Exactamente, na mira! Na mira dos destinatários, não só para efeitos de um escrutínio normal mas para efeitos de eventual retaliação. Não nos esqueçamos de que o crime tem uma componente cada vez mais económica e o valor dominante na sociedade é o dinheiro. Há uma convicção genérica de que o dinheiro domina as opções e, havendo dinheiro, tudo se consegue.

Acha que há uma ignorância propositada na discussão de certas matérias de justiça que obrigam sempre a investigação criminal a recuar para uma barricada?

Não é bem uma ignorância. Atrever-me-ia a dizer o seguinte: se houver uma pessoa, ou várias pessoas, às quais se possa endossar a responsabilidade pelo mérito ou demérito – normalmente procura-se o demérito.... – por um conjunto de actos investigatórios é mais fácil alcançar soluções à posteriori no sentido de descredibilizar intervenientes e instituições. Veja o que aconteceu ao meu colega Rui Teixeira, hoje juiz de círculo em Torres Vedras. No auge do processo ‘Casa Pia’ chegou a ter patamares de popularidade equivalentes aos do Presidente da República. Passados uns anos, volta a ser trazido à baila mas por outros motivos. Esse juiz foi apontado, num dado momento, como uma referência que transportava uma pesada responsabilidade. Depois, foi alvo de um movimento contrário.

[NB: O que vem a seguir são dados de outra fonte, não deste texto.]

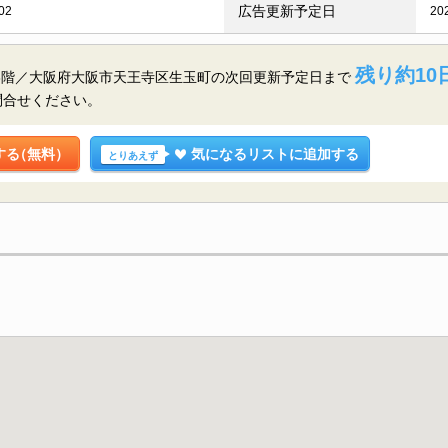
広告更新予定日
02
20
残り約10日
3階／大阪府大阪市天王寺区生玉町の
次回更新予定日まで
問合せください。
する
（無料）
気になるリストに追加する
とりあえず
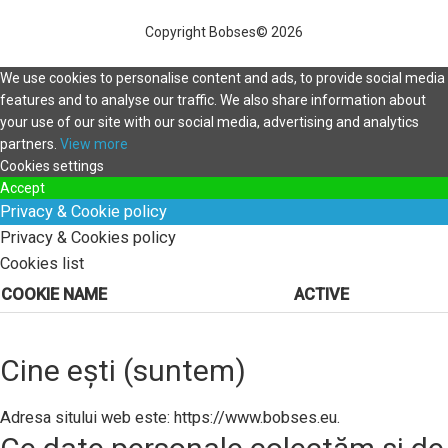
Copyright Bobses© 2026
We use cookies to personalise content and ads, to provide social media
features and to analyse our traffic. We also share information about
your use of our site with our social media, advertising and analytics
partners.
View more
Cookies settings
Accept
Privacy & Cookie policy
Privacy & Cookies policy
Cookies list
COOKIE NAME
ACTIVE
Cine ești (suntem)
Adresa sitului web este: https://www.bobses.eu.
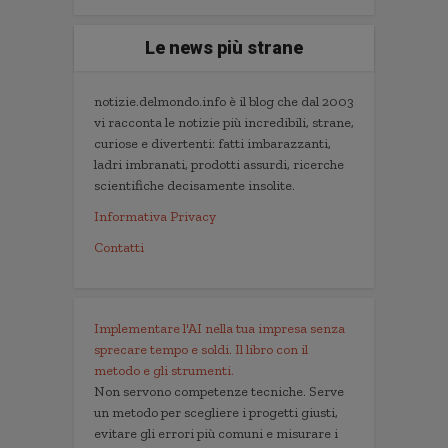
Le news più strane
notizie.delmondo.info è il blog che dal 2003
vi racconta le notizie più incredibili, strane,
curiose e divertenti: fatti imbarazzanti,
ladri imbranati, prodotti assurdi, ricerche
scientifiche decisamente insolite.
Informativa Privacy
Contatti
Implementare l'AI nella tua impresa senza
sprecare tempo e soldi. Il libro con il
metodo e gli strumenti.
Non servono competenze tecniche. Serve
un metodo per scegliere i progetti giusti,
evitare gli errori più comuni e misurare i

Isso já se discute em Aveiro, no caso ‘Face Oculta’, em tempos muito mais curtos, ou seja, ainda na fase de inquérito.

Repare, o tipo de escrutínio que tem vindo a ser feito, instalando na opinião pública a dúvida sobre o acerto das decisões, foi drasticamente encurtado, o que nos tem de fazer reflectir.

'TENHO GRANDES ESPERANÇAS NA REVISÃO DO PROCESSO PENAL'

Como vê a revisão em curso das leis de Processo Penal?

Deposito grandes esperanças nos resultados do grupo de trabalho que integra alguns dos melhores cultores e operacionais do Processo Penal.

A composição agrada-lhe?

A comissão integra pessoas muito conhecidas e deverá, nesta revisão intercalar, pronunciar-se sobre limites do segredo de justiça e penalizações para quem o viola, sobre prazos de inquérito, prisão preventiva...

O que pensa da prisão preventiva.

Bem, talvez as pessoas não saibam que, ainda que um indivíduo cometa crimes graves e que um magistrado judicial entenda ser necessário prender preventivamente, não o pode fazer se o Ministério Público não requerer. Isso vem da revisão de 2007. Isto deve merecer uma grande atenção.